**What you will do:**
Every line below that has "imágenes" in it should be copied.

**Source data:**
########################################

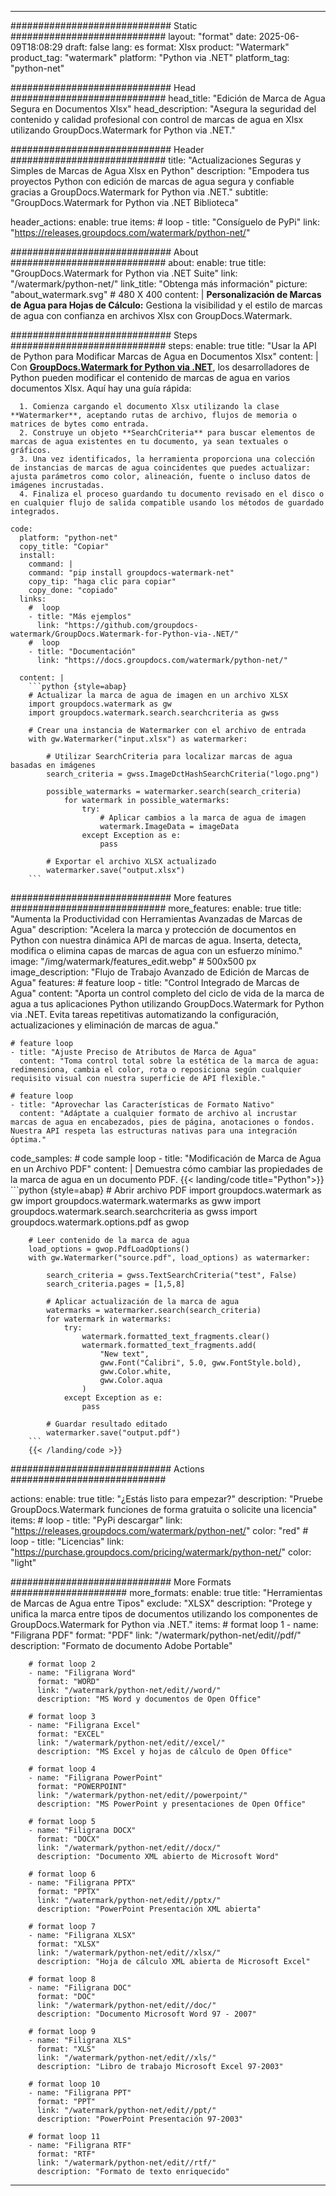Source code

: 
---
############################# Static ############################
layout: "format"
date:  2025-06-09T18:08:29
draft: false
lang: es
format: Xlsx
product: "Watermark"
product_tag: "watermark"
platform: "Python via .NET"
platform_tag: "python-net"

############################# Head ############################
head_title: "Edición de Marca de Agua Segura en Documentos Xlsx"
head_description: "Asegura la seguridad del contenido y calidad profesional con control de marcas de agua en Xlsx utilizando GroupDocs.Watermark for Python via .NET."

############################# Header ############################
title: "Actualizaciones Seguras y Simples de Marcas de Agua Xlsx en Python" 
description: "Empodera tus proyectos Python con edición de marcas de agua segura y confiable gracias a GroupDocs.Watermark for Python via .NET."
subtitle: "GroupDocs.Watermark for Python via .NET Biblioteca" 

header_actions:
  enable: true
  items:
    #  loop
    - title: "Consíguelo de PyPi"
      link: "https://releases.groupdocs.com/watermark/python-net/"
      
############################# About ############################
about:
    enable: true
    title: "GroupDocs.Watermark for Python via .NET Suite"
    link: "/watermark/python-net/"
    link_title: "Obtenga más información"
    picture: "about_watermark.svg" # 480 X 400
    content: |
       **Personalización de Marcas de Agua para Hojas de Cálculo:** Gestiona la visibilidad y el estilo de marcas de agua con confianza en archivos Xlsx con GroupDocs.Watermark.

############################# Steps ############################
steps:
    enable: true
    title: "Usar la API de Python para Modificar Marcas de Agua en Documentos Xlsx"
    content: |
      Con **[GroupDocs.Watermark for Python via .NET](https://products.groupdocs.com/watermark/python-net/)**, los desarrolladores de Python pueden modificar el contenido de marcas de agua en varios documentos Xlsx. Aquí hay una guía rápida:
      
      1. Comienza cargando el documento Xlsx utilizando la clase **Watermarker**, aceptando rutas de archivo, flujos de memoria o matrices de bytes como entrada.
      2. Construye un objeto **SearchCriteria** para buscar elementos de marcas de agua existentes en tu documento, ya sean textuales o gráficos.
      3. Una vez identificados, la herramienta proporciona una colección de instancias de marcas de agua coincidentes que puedes actualizar: ajusta parámetros como color, alineación, fuente o incluso datos de imágenes incrustadas.
      4. Finaliza el proceso guardando tu documento revisado en el disco o en cualquier flujo de salida compatible usando los métodos de guardado integrados.
   
    code:
      platform: "python-net"
      copy_title: "Copiar"
      install:
        command: |
        command: "pip install groupdocs-watermark-net"
        copy_tip: "haga clic para copiar"
        copy_done: "copiado"
      links:
        #  loop
        - title: "Más ejemplos"
          link: "https://github.com/groupdocs-watermark/GroupDocs.Watermark-for-Python-via-.NET/"
        #  loop
        - title: "Documentación"
          link: "https://docs.groupdocs.com/watermark/python-net/"
          
      content: |
        ```python {style=abap}
        # Actualizar la marca de agua de imagen en un archivo XLSX
        import groupdocs.watermark as gw
        import groupdocs.watermark.search.searchcriteria as gwss

        # Crear una instancia de Watermarker con el archivo de entrada
        with gw.Watermarker("input.xlsx") as watermarker:

            # Utilizar SearchCriteria para localizar marcas de agua basadas en imágenes
            search_criteria = gwss.ImageDctHashSearchCriteria("logo.png")

            possible_watermarks = watermarker.search(search_criteria)
                for watermark in possible_watermarks:
                    try:
                        # Aplicar cambios a la marca de agua de imagen
                        watermark.ImageData = imageData
                    except Exception as e:
                        pass

            # Exportar el archivo XLSX actualizado
            watermarker.save("output.xlsx")
        ```     

############################# More features ############################
more_features:
  enable: true
  title: "Aumenta la Productividad con Herramientas Avanzadas de Marcas de Agua"
  description: "Acelera la marca y protección de documentos en Python con nuestra dinámica API de marcas de agua. Inserta, detecta, modifica o elimina capas de marcas de agua con un esfuerzo mínimo."
  image: "/img/watermark/features_edit.webp" # 500x500 px
  image_description: "Flujo de Trabajo Avanzado de Edición de Marcas de Agua"
  features:
    # feature loop
    - title: "Control Integrado de Marcas de Agua"
      content: "Aporta un control completo del ciclo de vida de la marca de agua a tus aplicaciones Python utilizando GroupDocs.Watermark for Python via .NET. Evita tareas repetitivas automatizando la configuración, actualizaciones y eliminación de marcas de agua."

    # feature loop
    - title: "Ajuste Preciso de Atributos de Marca de Agua"
      content: "Toma control total sobre la estética de la marca de agua: redimensiona, cambia el color, rota o reposiciona según cualquier requisito visual con nuestra superficie de API flexible."

    # feature loop
    - title: "Aprovechar las Características de Formato Nativo"
      content: "Adáptate a cualquier formato de archivo al incrustar marcas de agua en encabezados, pies de página, anotaciones o fondos. Nuestra API respeta las estructuras nativas para una integración óptima."
      
  code_samples:
    # code sample loop
    - title: "Modificación de Marca de Agua en un Archivo PDF"
      content: |
        Demuestra cómo cambiar las propiedades de la marca de agua en un documento PDF.
        {{< landing/code title="Python">}}
        ```python {style=abap}
        # Abrir archivo PDF
        import groupdocs.watermark as gw
        import groupdocs.watermark.watermarks as gww
        import groupdocs.watermark.search.searchcriteria as gwss
        import groupdocs.watermark.options.pdf as gwop

        # Leer contenido de la marca de agua
        load_options = gwop.PdfLoadOptions()
        with gw.Watermarker("source.pdf", load_options) as watermarker:

            search_criteria = gwss.TextSearchCriteria("test", False)
            search_criteria.pages = [1,5,8]

            # Aplicar actualización de la marca de agua
            watermarks = watermarker.search(search_criteria)
            for watermark in watermarks:
                try:
                    watermark.formatted_text_fragments.clear()
                    watermark.formatted_text_fragments.add(
                        "New text", 
                        gww.Font("Calibri", 5.0, gww.FontStyle.bold), 
                        gww.Color.white, 
                        gww.Color.aqua
                    )
                except Exception as e:
                    pass
        
            # Guardar resultado editado
            watermarker.save("output.pdf")
        ```
        {{< /landing/code >}}


############################# Actions ############################

actions:
  enable: true
  title: "¿Estás listo para empezar?"
  description: "Pruebe GroupDocs.Watermark funciones de forma gratuita o solicite una licencia"
  items:
    #  loop
    - title: "PyPi descargar"
      link: "https://releases.groupdocs.com/watermark/python-net/"
      color: "red"
        #  loop
    - title: "Licencias"
      link: "https://purchase.groupdocs.com/pricing/watermark/python-net/"
      color: "light"


############################# More Formats #####################
more_formats:
    enable: true
    title: "Herramientas de Marcas de Agua entre Tipos"
    exclude: "XLSX"
    description: "Protege y unifica la marca entre tipos de documentos utilizando los componentes de GroupDocs.Watermark for Python via .NET."
    items: 
        # format loop 1
        - name: "Filigrana PDF"
          format: "PDF"
          link: "/watermark/python-net/edit//pdf/"
          description: "Formato de documento Adobe Portable"

        # format loop 2
        - name: "Filigrana Word"
          format: "WORD"
          link: "/watermark/python-net/edit//word/"
          description: "MS Word y documentos de Open Office"
          
        # format loop 3
        - name: "Filigrana Excel"
          format: "EXCEL"
          link: "/watermark/python-net/edit//excel/"
          description: "MS Excel y hojas de cálculo de Open Office"

        # format loop 4
        - name: "Filigrana PowerPoint"
          format: "POWERPOINT"
          link: "/watermark/python-net/edit//powerpoint/"
          description: "MS PowerPoint y presentaciones de Open Office"

        # format loop 5
        - name: "Filigrana DOCX"
          format: "DOCX"
          link: "/watermark/python-net/edit//docx/"
          description: "Documento XML abierto de Microsoft Word"
          
        # format loop 6
        - name: "Filigrana PPTX"
          format: "PPTX"
          link: "/watermark/python-net/edit//pptx/"
          description: "PowerPoint Presentación XML abierta"
          
        # format loop 7
        - name: "Filigrana XLSX"
          format: "XLSX"
          link: "/watermark/python-net/edit//xlsx/"
          description: "Hoja de cálculo XML abierta de Microsoft Excel"

        # format loop 8
        - name: "Filigrana DOC"
          format: "DOC"
          link: "/watermark/python-net/edit//doc/"
          description: "Documento Microsoft Word 97 - 2007"

        # format loop 9
        - name: "Filigrana XLS"
          format: "XLS"
          link: "/watermark/python-net/edit//xls/"
          description: "Libro de trabajo Microsoft Excel 97-2003"

        # format loop 10
        - name: "Filigrana PPT"
          format: "PPT"
          link: "/watermark/python-net/edit//ppt/"
          description: "PowerPoint Presentación 97-2003"

        # format loop 11
        - name: "Filigrana RTF"
          format: "RTF"
          link: "/watermark/python-net/edit//rtf/"
          description: "Formato de texto enriquecido"

---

########################################

**Response area:**
      3. Una vez identificados, la herramienta proporciona una colección de instancias de marcas de agua coincidentes que puedes actualizar: ajusta parámetros como color, alineación, fuente o incluso datos de imágenes incrustadas.
            # Utilizar SearchCriteria para localizar marcas de agua basadas en imágenes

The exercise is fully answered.